Cameroonian pro-democracy activists in the Diaspora have urged the French President, François Hollande to ask Biya to step down from power after 30 years of reign.
The Association of Democratic and Patriotic Cameroonians in the Diaspora, popularly known by its French acronym as CODE, made the appeal in a strongly worded correspondence sent to President Hollande on January 29. The letter was a somewhat change of strategy by the Cameroonian pro-democracy activists that had earlier planned to receive President Biya with violent demonstrations in Paris last Monday.
President Biya, who is currently on a working visit to France, is being described by the activists as a sit-tight dictator who has stalled democratic transition in Cameroon for three decades by way of election rigging and the sustenance of poor governance characterized by corruption.
The activists forwarded the correspondence to François Hollande ahead of his tête-à-tête with Biya at the Elysée Palace on January 30. In the letter, the activists reminded Hollande that in July 2009, when he was still in the opposition, he accepted to dialogue with them (activists).
CODE holds that Hollande made the promise when they were demonstrating in front of the Bourbon Palace which is the seat of the French National Assembly. They recalled that what fired them into action that day, was the personalisation and the confiscation of power by Biya through electoral fraud. They claimed that they were irked by the upsurge of human rights abuses, corruption, poor governance and the mortgaging of the future of the Cameroonian people.
The letter partly reads, “Conscious of the fact that their future is first of all in their hands, the Cameroonian people are soliciting help from France”. They appealed to Hollande to advise Biya to quit the stage or set new conditions for relations with him. The activists said any further relations between Hollande and Biya must be hinged on prerequisites that border on the organisation of truly democratic elections by a non partisan institution- not ELECAM.
To the activists, the Biya regime should be called upon to respect human rights and fundamental liberties. They hold that the only other option will be for Hollande to advise Biya, 80, to resign after 30 years of misrule at the helm of the state of Cameroon.
Meanwhile, Biya and his entourage received a shabby treatment from the French authorities when they touched down at the Orly Airport in Paris last Monday. He was received by very low-profile officials. It was the Cameroonian Ambassador to France, Mbella Mbella Le Jeune and the French Ambassador to Cameroon, Bruno Gain that received President Biya and his delegation. Even the representative of the French President that was sent to receive him, observers hold, is not up to the rank of a Secretary of State.
The press was awash with reports that Biya was received by a Messenger (planton) in France.
Some Cameroonians in France expressed disappointment that it was not only Biya that was disgraced but the entire Cameroonian nation. But the second adviser at the French Embassy in Yaounde has dismissed observations that Biya received a shabby reception in Paris.

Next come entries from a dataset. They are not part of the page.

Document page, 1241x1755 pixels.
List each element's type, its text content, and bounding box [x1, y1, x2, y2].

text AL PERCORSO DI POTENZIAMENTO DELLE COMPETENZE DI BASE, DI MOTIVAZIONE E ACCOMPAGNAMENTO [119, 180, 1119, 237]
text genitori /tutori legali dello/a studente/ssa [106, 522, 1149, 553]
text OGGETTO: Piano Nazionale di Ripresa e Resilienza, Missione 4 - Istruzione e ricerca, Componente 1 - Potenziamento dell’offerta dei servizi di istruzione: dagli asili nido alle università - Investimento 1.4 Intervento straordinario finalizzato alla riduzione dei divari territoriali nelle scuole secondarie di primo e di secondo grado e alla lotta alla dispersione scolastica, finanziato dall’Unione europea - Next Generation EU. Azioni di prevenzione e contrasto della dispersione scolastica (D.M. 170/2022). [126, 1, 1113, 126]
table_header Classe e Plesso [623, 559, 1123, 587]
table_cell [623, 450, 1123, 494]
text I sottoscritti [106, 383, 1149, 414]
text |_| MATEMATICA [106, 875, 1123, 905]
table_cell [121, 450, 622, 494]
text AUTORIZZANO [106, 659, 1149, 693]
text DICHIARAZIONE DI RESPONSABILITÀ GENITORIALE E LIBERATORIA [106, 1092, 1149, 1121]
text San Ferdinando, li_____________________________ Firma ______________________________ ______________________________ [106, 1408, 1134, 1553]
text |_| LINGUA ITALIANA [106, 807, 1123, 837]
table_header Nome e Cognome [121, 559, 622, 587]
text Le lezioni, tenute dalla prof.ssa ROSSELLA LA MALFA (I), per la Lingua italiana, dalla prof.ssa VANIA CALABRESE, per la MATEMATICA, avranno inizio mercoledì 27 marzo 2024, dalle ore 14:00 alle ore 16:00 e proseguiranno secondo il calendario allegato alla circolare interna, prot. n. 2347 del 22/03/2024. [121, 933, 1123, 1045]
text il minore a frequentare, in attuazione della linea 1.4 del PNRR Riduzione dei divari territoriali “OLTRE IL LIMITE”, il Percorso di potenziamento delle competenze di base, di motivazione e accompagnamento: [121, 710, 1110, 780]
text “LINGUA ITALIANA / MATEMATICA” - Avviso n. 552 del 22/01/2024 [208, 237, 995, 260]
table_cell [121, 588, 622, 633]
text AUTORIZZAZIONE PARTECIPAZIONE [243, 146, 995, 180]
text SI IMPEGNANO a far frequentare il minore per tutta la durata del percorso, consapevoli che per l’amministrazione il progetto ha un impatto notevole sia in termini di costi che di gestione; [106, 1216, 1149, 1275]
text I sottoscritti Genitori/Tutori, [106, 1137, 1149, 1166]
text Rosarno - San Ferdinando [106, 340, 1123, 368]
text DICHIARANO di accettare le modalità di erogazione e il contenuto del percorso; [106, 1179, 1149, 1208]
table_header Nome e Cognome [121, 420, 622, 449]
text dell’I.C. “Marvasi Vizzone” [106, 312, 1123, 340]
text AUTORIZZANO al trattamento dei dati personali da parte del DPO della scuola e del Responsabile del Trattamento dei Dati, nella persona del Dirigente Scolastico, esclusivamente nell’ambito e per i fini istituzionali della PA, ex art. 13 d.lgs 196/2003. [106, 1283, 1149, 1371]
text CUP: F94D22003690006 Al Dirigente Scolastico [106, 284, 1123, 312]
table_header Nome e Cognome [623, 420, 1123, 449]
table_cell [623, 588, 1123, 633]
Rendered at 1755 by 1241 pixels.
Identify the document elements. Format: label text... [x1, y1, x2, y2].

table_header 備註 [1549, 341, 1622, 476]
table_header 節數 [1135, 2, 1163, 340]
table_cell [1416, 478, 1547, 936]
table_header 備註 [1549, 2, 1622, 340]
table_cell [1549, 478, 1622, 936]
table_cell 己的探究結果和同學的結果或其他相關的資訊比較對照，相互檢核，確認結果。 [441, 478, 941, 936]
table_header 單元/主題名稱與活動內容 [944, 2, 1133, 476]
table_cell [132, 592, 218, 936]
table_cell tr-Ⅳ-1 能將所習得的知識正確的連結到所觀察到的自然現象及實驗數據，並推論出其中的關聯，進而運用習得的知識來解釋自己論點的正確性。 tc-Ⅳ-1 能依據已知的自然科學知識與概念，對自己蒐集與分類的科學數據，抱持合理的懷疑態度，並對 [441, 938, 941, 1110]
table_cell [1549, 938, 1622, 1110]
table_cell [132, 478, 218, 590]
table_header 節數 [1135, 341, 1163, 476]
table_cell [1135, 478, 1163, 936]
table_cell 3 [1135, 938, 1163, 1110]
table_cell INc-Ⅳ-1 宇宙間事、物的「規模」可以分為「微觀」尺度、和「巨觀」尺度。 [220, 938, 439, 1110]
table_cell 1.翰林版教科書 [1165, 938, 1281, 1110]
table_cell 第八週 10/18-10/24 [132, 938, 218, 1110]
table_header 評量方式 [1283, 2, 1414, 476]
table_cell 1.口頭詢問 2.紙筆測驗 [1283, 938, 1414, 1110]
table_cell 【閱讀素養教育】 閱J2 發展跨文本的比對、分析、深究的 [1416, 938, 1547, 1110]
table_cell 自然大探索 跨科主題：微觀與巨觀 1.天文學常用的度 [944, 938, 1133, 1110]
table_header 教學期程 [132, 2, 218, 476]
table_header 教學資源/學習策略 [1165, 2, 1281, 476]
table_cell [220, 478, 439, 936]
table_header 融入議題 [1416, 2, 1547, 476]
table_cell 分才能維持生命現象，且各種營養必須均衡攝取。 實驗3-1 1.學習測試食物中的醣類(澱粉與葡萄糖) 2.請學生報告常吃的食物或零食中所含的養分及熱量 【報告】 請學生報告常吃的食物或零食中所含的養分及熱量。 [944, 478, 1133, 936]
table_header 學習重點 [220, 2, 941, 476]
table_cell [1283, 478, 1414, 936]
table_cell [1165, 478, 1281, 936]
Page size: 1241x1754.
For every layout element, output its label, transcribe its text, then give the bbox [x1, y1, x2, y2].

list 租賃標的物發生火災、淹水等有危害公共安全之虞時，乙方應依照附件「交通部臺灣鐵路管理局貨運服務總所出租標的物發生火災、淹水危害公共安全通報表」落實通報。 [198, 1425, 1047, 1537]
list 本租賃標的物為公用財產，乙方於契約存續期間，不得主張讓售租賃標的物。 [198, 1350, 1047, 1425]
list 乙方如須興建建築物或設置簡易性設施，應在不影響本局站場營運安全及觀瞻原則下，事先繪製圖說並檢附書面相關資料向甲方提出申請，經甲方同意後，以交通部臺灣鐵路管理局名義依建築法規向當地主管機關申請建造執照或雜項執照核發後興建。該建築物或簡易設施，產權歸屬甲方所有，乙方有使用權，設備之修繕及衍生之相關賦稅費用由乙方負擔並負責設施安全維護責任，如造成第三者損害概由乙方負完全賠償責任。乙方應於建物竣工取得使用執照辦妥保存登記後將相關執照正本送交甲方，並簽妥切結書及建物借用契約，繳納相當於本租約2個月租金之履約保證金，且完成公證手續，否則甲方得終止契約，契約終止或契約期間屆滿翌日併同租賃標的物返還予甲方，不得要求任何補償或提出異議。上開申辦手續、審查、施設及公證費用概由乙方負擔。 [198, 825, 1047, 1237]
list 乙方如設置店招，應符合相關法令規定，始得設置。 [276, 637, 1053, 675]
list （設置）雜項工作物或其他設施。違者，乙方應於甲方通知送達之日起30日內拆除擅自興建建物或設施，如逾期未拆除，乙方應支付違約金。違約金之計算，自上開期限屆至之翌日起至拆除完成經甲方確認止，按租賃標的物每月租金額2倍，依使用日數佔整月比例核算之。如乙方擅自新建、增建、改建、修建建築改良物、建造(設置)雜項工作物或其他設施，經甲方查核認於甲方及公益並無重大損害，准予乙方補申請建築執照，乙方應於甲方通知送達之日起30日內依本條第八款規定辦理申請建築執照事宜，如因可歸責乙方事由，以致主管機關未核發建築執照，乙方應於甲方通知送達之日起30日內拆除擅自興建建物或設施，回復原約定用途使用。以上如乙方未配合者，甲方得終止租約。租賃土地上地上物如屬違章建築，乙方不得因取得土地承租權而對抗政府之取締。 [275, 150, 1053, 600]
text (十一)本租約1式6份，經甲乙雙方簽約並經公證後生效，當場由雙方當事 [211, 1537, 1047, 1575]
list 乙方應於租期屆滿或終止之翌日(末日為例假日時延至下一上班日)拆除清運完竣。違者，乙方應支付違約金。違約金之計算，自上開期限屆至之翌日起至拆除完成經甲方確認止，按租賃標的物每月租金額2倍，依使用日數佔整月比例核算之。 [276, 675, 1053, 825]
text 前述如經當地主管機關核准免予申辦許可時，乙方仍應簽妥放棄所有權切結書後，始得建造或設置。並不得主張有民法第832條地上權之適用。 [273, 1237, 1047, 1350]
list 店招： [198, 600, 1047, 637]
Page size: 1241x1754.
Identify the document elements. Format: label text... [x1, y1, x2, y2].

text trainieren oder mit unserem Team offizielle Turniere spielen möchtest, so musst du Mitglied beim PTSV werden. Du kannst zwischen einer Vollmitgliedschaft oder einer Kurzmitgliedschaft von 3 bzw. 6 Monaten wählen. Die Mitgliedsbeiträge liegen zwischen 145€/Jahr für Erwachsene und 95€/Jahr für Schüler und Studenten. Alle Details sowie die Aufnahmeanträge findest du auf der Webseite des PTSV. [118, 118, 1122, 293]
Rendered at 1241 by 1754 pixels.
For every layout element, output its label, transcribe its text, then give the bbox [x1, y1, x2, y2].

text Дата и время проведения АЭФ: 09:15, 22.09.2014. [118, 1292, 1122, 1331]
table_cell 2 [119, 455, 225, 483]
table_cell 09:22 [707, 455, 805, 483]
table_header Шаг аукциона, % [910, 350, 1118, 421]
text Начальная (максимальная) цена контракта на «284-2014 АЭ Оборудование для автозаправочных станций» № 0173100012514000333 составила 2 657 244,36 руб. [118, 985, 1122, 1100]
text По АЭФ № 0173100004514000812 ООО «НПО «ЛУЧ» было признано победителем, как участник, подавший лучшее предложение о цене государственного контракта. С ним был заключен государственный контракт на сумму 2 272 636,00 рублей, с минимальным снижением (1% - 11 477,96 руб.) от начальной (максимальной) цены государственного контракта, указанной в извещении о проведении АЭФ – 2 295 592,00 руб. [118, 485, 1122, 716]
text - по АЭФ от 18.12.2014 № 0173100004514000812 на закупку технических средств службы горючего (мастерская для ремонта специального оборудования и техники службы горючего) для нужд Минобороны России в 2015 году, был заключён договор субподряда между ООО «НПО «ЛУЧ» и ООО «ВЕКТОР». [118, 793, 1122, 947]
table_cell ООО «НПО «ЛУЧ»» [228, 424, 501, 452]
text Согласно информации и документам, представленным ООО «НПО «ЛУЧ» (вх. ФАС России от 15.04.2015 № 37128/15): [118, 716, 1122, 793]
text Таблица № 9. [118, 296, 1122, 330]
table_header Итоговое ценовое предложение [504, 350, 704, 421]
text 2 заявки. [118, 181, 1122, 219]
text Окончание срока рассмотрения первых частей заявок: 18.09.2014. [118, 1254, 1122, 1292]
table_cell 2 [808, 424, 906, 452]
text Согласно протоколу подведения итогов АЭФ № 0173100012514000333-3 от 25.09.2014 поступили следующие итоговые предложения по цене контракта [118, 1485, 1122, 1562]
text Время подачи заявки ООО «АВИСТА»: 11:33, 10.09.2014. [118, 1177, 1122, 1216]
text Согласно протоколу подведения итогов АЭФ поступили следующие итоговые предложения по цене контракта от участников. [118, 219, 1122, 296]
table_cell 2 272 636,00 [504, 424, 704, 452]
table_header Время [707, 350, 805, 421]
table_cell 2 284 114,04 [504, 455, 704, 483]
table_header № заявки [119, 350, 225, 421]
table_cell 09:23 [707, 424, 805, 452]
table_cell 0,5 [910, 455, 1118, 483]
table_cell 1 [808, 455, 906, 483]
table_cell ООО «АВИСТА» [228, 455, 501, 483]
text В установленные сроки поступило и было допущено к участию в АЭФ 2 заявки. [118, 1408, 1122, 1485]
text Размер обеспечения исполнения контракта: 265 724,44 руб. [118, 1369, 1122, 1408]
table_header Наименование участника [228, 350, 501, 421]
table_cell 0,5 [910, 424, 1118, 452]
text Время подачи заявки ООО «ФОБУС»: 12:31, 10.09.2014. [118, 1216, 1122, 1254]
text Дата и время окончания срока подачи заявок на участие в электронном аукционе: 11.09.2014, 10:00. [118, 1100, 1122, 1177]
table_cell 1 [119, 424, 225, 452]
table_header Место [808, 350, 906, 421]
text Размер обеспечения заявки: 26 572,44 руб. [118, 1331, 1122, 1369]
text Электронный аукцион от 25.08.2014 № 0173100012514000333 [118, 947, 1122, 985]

The French language daily, Mutations, quoted Laurent Thousard as saying that the kind of reception given Biya at the Orly Airport is equal to the status of his visit. He said the French President would have come out to receive President Biya at the airport if it were an official or State visit. However, political pundits hold that the shabby reception is shows the contempt with which Hollande’s party, the French Socialist, holds Biya.
After meeting with Hollande last Wednesday, President Biya was expected to chair a Franco-Cameroonian business forum on January 31. Both parties were expected to discuss and fine-tune the economic and commercial relations between the two countries. After Nigeria, France is the main source of imports for Cameroon. France equally calls the shots as Cameroon’s colonial master.
France remains one of the main reliable partners giving development aid to Cameroon, especially when it comes to the French Debt Relief and Development Contract, CD2. Huge amounts from this program have been used to realize many development projects in Cameroon.